When strace -p is used to attach this process, it does nothing, so I tried using gdb, to trackdown the error and it seems like infinite loop in mod_fcgid.so:

(gdb) bt
#0  0x00007fa83ac0bf1f in pm_main () from /usr/lib/apache2/modules/mod_fcgid.so
#1  0x00007fa83ac0ee22 in procmgr_post_config () from /usr/lib/apache2/modules/mod_fcgid.so
#2  0x00007fa83ac0ddff in ?? () from /usr/lib/apache2/modules/mod_fcgid.so
#3  0x0000000000438cf4 in ap_run_post_config ()
#4  0x0000000000425bbc in main ()

In case you need further information, please do not hesitate to contact me.

Thank you

Dominik Pantůček, CTO Trustica s.r.o.



Joe's picture
Submitted by Joe on Mon, 08/03/2009 - 04:43 Pro Licensee

We're possibly not the best people to ask about this. It looks like a bug specific to packages on Debian (we don't provide any of the packages in this scenario; Debian provides apache, PHP, and mod_fcgid, and we don't modify them or provide custom versions in Lenny). Then again, we've never heard of these problems on Lenny, either, so it might be something specific to your system.

I have seen similar symptoms (though your good groundwork with gdb leads me to think this is not relevant to your case) when both mod_php version 4 and version 5 were loaded into the same Apache. So, it could be a module interaction issue. You might try disabling any modules you don't need just to minimize the potential for conflict and bugs.

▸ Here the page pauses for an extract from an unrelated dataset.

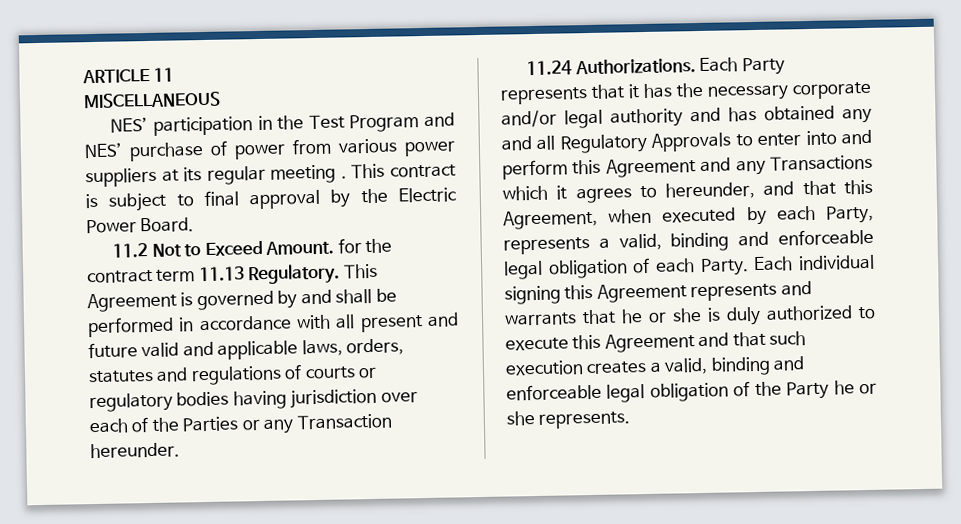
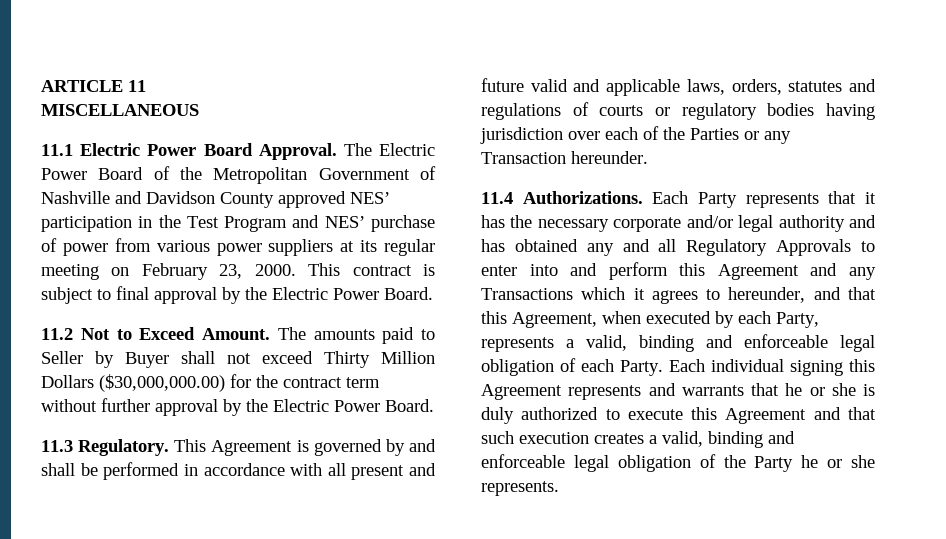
(221, 100) none -> [41,143,435,160] [41,166,436,184] [41,191,346,208] 11.1 Electric Power Board Approval. The Electric Power Board of the Metropolitan Government of Nashville and Davidson County approved
[340,176,347,179] . -> [111,263,296,280] on February 23, 2000.
[337,238,393,254] [87,266,245,284] for the contract term 11.13 -> [277,327,435,344] [41,351,435,368] [41,374,380,392] [41,398,434,416] [41,440,73,452] The amounts paid to Seller by Buyer shall not exceed Thirty Million Dollars ($30,000,000.00) for the contract term without further approval by the Electric Power Board. // 11.3
[526,60,573,76] 11.24 -> [481,192,513,204] 11.4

From there, I'd suggest checking the debian ticket tracker for any similar reports about mod_fcgid. We've not seen problems like this before, so it's not something that effects all versions of mod_fcgid...it seems to be just the one you have (again, though, we haven't heard from other Debian users either, so it might be specific to something in your deployment).

Also, are you sure you don't have hardware problems? A huge percentage of the times I've seen regular persistent segfaults, it's been a memory or heat problem. Since these are consistently with one particular piece of code, that seems less likely, but it would be worth doing a memtest and checking the temperature of your components, if you have access to the console and can reboot to run tests, just to be sure.

Howdy -- while as Joe said, I'm not sure we can correct that, I am curious what kernel you're running... what does the "hostname" command output?

Also, as a stop-gap measure just to get things up and running, you might look into moving your sites to use CGI rather than FCGID. That may help get Apache online and processing requests.